In 1980, Morgan landed a part opposite Robert Redford in Brubaker and seven years later won his first Oscar nomination for a supporting role as the volatile pimp Fast Black in Street Smart. Then came 1989's Driving Miss Daisy. Morgan's portrayal of the good natured chauffeur a character he had also played on stage brought him a Best Actor Oscar nomination and finally made him a star.

Stellar performances in hit movies such as Outbreak and Unforgiven followed and the actor picked up a third nomination for his portrayal of Red, a prison lifer in 1994's The Shawshank Redemption. His transition to lead was complete, and he went on to headline the 1997 thriller Kiss The Girls and its sequel Along Came A Spider in 2001.

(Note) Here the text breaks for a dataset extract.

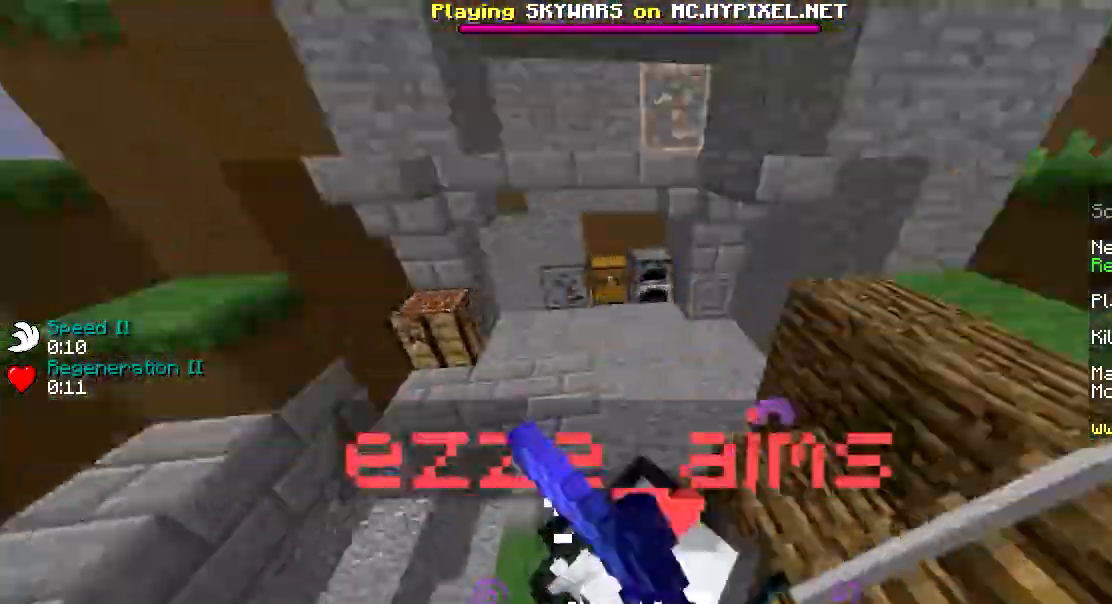
{"keys": ["w"], "mouse": ["left"], "events": [[16, "a", "down"], [33, "mouse_left", "down"], [133, "w", "up"], [233, "a", "up"], [233, "d", "down"], [283, "mouse_left", "up"], [350, "d", "up"], [350, "mouse_left", "down"], [450, "mouse_left", "up"], [484, "w", "down"], [500, "mouse_left", "down"]]}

Along the way, he hasn't been afraid to take supporting roles in superior movies and won praise for his work in the 1996 thriller Seven and Steven Spielberg's Amistad the following year. His treatment of Eddie "Scrap-Iron" Dupris, in Clint Eastwood's Million Dollar Baby, then garnered him the ultimate accolade, an Academy Award, in 2005.

And he was back in the Oscar spotlight five years later, when his captivating performance as Nelson Mandela in Invictus put him up for a best actor trophy.

Career success has allowed Morgan to indulge his favourite hobby sailing, and he has piloted his 38-foot yacht throughout the Caribbean and North Atlantic. He's usually accompanied on those trips by his second wife, costume designer Myrna Colley-Lee, and E'Dena Hines one of his ten grandchildren.

The fact that acclaim came late in life doesn't bother the actor. "Success comes when it comes," says Morgan. "I had a career for 30 years; a 30-year career is not bad. I often think I'm probably lucky that I wasn't a wild success early on, coming up through the 1970s. I could have very easily burned out."